> [GOAL OF THE EXERCISE]: Continue the account of the Maple Leafs shrine at Peter's Barber Shop, beginning after its final sentence.

> [READING TEXT]:
────────

The official Hockey Hall of Fame is downtown on Front Street.  Each year, many thousands of fans walk by the memorabilia of the National Hockey League.  But hidden in a back alley in the Weston neighbourhood of the city is a more informal shrine, featuring all things Toronto Maple Leafs.  To find this gem, walk along Weston Road to John Street.  Turn east and watch for the sign pointing to Peter’s Barber Shop.  Pantelis Kalamaris started cutting hair just around the corner in 1961.  As an immigrant from Greece, he decided to change in name to Peter and to embrace the sport of his new country.

On Saturday morning, I reached for the sliding glass door and walked into history.  Hardly a square inch of wall space was available … the rest trumpeted the Leafs in posters, pennants, newspaper articles, pucks and hockey sticks.  I stood there transfixed.  Seeing my wonder, Peter the Younger barber smiled.  He was busy putting the finishing touches on the do of an older gentleman.  The two of them were fully engaged in the merits of the Leafs’ current star – Auston Matthews.

I sat down amid a row of blue folding seats … originals from Maple Leaf Gardens, the team’s home until 1999.  As a kid, I too had occasionally sat on such seats, although we couldn’t afford the blues.

To go from waiting area to barber’s chair, you had to pass through a Gardens turnstile, again just like I had done decades ago.  The floor was covered with various hues of hair.  I asked Peter if any of that was from the Leafs’ stars of the 1960’s.  “No, but I do have some in plastic bags.”  Cool.

────────

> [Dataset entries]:
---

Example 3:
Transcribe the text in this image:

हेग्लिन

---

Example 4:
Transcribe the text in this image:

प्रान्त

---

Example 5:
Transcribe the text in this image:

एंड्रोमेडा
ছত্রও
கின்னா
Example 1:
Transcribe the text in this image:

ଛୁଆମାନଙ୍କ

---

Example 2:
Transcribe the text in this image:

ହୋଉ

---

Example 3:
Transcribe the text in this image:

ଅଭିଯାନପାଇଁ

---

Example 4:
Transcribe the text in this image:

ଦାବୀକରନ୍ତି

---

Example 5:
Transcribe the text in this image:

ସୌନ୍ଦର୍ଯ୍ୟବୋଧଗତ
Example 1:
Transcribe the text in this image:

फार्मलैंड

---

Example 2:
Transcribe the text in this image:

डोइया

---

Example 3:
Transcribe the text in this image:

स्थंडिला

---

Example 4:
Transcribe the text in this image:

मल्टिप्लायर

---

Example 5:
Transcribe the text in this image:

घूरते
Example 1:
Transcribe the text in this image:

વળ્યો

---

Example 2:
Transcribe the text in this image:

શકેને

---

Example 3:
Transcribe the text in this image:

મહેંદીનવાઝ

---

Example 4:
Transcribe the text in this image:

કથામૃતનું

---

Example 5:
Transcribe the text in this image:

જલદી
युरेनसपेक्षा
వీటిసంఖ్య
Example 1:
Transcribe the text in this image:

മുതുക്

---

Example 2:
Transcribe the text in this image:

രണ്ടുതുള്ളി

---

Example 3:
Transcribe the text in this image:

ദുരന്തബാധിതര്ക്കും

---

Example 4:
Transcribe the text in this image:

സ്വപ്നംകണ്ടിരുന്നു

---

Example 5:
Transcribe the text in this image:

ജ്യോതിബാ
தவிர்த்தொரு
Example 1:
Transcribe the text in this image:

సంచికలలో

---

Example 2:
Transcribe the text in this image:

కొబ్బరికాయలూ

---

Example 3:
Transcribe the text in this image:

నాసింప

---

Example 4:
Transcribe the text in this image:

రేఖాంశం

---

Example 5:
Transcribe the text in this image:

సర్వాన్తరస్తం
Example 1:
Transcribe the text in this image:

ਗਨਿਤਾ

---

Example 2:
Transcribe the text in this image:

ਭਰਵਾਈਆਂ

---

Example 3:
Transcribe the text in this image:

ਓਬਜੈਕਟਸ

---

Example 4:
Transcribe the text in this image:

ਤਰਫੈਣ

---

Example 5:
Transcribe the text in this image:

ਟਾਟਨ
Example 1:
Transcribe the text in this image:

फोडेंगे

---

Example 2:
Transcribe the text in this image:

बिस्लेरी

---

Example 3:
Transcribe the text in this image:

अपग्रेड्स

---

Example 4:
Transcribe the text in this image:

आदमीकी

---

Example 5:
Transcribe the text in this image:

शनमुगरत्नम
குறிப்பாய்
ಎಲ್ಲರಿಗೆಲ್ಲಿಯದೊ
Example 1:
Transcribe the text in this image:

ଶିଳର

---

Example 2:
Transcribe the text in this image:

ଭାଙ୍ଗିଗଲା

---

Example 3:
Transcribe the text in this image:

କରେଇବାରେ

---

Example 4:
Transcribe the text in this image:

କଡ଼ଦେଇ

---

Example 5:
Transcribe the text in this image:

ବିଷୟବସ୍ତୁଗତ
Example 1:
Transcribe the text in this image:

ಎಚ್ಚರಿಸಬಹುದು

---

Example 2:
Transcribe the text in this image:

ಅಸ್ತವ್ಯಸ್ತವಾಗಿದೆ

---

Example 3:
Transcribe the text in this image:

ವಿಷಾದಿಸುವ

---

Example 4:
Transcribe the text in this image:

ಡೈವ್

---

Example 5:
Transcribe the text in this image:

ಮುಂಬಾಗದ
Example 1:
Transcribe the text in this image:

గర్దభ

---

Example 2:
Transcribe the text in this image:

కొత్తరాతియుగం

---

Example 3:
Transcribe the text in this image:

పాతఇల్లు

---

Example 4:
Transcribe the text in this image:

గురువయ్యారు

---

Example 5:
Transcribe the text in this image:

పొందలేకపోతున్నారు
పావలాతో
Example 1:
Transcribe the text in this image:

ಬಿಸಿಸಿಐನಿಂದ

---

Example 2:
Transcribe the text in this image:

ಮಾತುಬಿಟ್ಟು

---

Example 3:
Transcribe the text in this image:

────────

> [TASK RESULT]:
Here was one of Johnny Bower’s goalie sticks.  Here was a poster showing the Leafs’ 100 best players of all time, photoshopped into a team photo.  Here was a board hockey game that Peter sometimes plays with his customers.  Of course the barber always plays as the Leafs.

And here was a framed letter from Roger Neilson, a beloved coach of the Leafs and other NHL teams.  Peter the Older had invited him to come to Weston and sign the wall, alongside such luminaries as Gordie Howe, Jean Beliveau and Red Kelly.  In the letter, Roger said that his doctor wasn’t letting him travel long distances but sometime he’d get to Toronto and sign his John Henry.  But Roger died before that could happen.

It felt that my time was up at Peter’s Barber Shop.  The host and his customers were all friendly (as long as I assured them I wasn’t a fan of the hated Ottawa Senators!)  Like Roger, I vowed to return.  Hopefully unlike Roger, I will.

***

From Pantelis Kalamaris Lane, it was only a ten-minute walk to the Weston Lions Arena.  It was constructed in 1949 (just like me!) and hosted the Toronto Maple Leafs for many practices in the 50’s and 60’s.  Many of the players strolled over to the barber shop for a cut afterwards.

What I had read a few weeks ago was that the arena had the world’s best fries, and who was I to turn down an opportunity like that?  I approached a door that had a back door feel to it but it turned out to be the main entrance.  Then I was in front of the snack bar, with the ice surface beyond, full of boys skating hard and fans shouting encouragement.  I was tempted by the “Not so famous hot dogs” sign but settled for the world-renowned treat.  Pouring on the malt vinegar, I took my French fries and Diet Coke into the stands.

Spectators sat on five rows of wooden benches, some sections red and some blue.  The walls of the arena were two tone blue – robin’s egg contrasted with royal.  It was a lovely assault on the eyes.

  • The kids, maybe 12, were giving ‘er on the ice.  Some flew over the blue line.  Some fell unaided on their tushes.  Goalies stretched for the save.  Forwards dipsydoodled by defensemen, with few passes to be seen.  Coached yelled.  Fans screamed.  I ate.  Gosh, those fries are yummy!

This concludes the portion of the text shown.